For its part the Diet could only exercise budgetary control and efforts by reformist technocrats to reduce the size of the army in exchange for equipping it with modern weapons were rejected by staff officers concerned as much with post-retirement sinecures as they were with victory. The arguments this struggle generated contributed to the disastrous emphasis on the spiritual prowess of Japanese soldiers as the key to victory, rather than modern military technology.

Even centralized control of the military was impossible; just as the chief of general staff — which exercised operational control of the army — could claim to be responsible only to the Emperor by dint of direct appointment, so could the army minister (who oversaw its budget and administration) as well as the commanders of individual armies, such as the Kwantung Army responsible for expanding hostilities in China. The establishment of an “Imperial Headquarters” in 1937 is regarded by Kawaguchi not so much as an acknowledgement of Japan’s new undeclared war in China, but an effort to ensure military personnel knew whose orders to obey, particularly given the coup attempt by army officers the previous year.

During the Pacific War, Tojo Hideki tried to resolve constitutional disunity by serving not only as both prime minister and army minister, but also holding the education, foreign affairs and home affairs portfolios at various points. He was also chief of army general staff, a comingling of roles that attracted criticism as more Tokugawa-style usurpation.

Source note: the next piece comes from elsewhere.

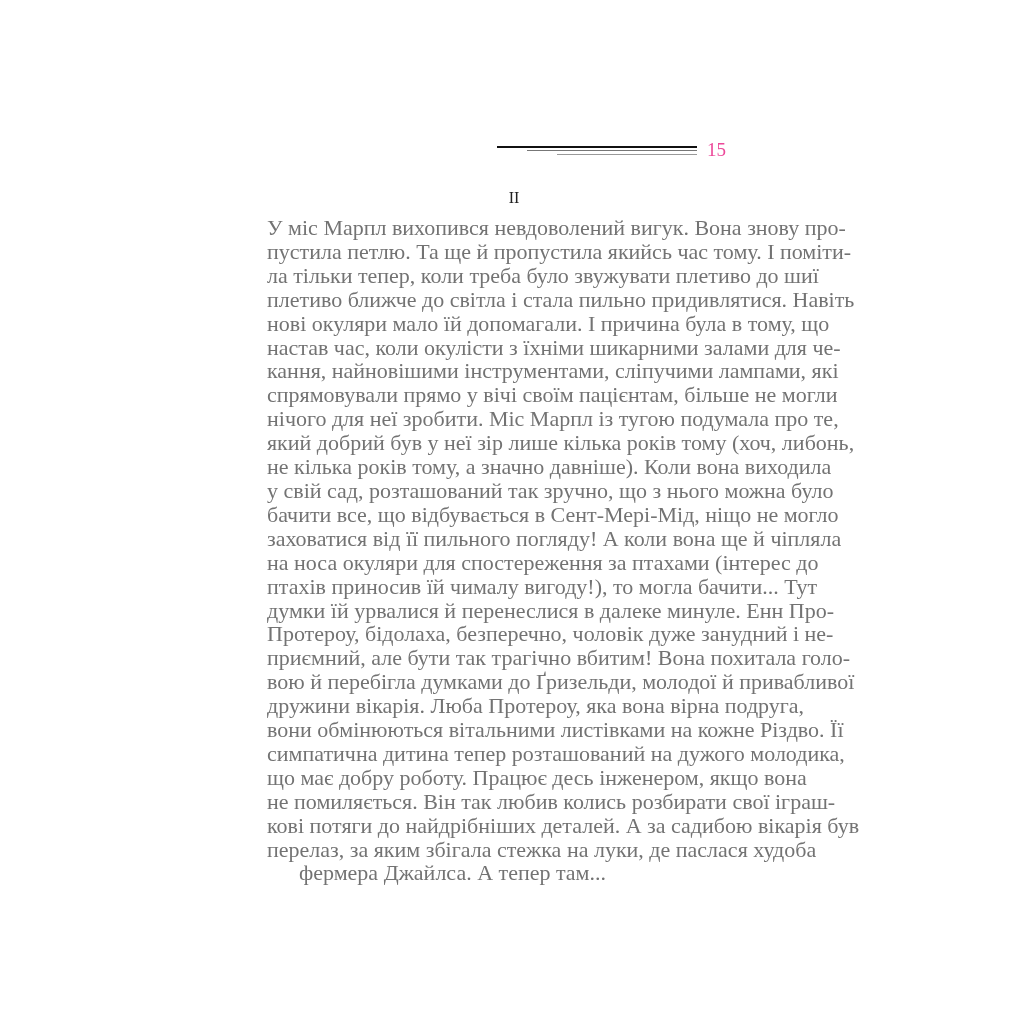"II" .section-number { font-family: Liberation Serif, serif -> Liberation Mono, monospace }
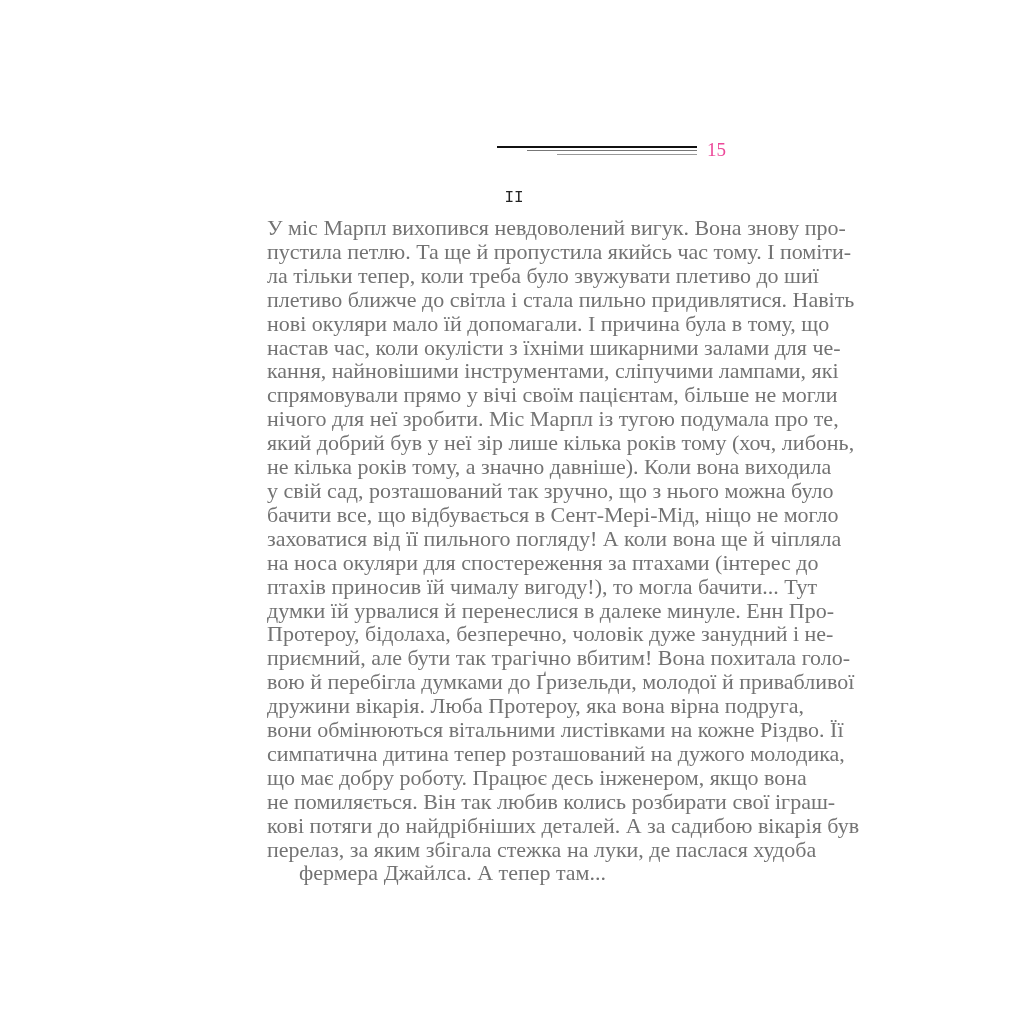"У міс Марпл вихопився невдоволений" .body-text { color: #737373 -> #1d4ed8; font-size: 22px -> 13px }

The Meiji Constitution’s fundamental paradox played out through the end of the war. It took orders from Hirohito himself to achieve peace, yet subsequent leaders had to absolve him of responsibility for starting and prosecuting a war he was demonstrably able to end.

And what of Japan today? The ruling Liberal Democratic Party uses its parliamentary majority to stifle meaningful debate with permanent opposition parties whose primary aim is to obtain enough Diet seats to block constitutional change by arguing the current charter — Article 9 in particular — is sacred and inviolate, just like its Meiji predecessor. Frustrated by an inability to make even needed amendments, Abe has sought change through re-interpretive shenanigans. Only history will tell whether this will end up again rendering the Constitution dysfunctional — as opposed to just meaningless.

Colin P.A. Jones is a professor at Doshisha Law School in Kyoto. The views expressed are those of the author alone.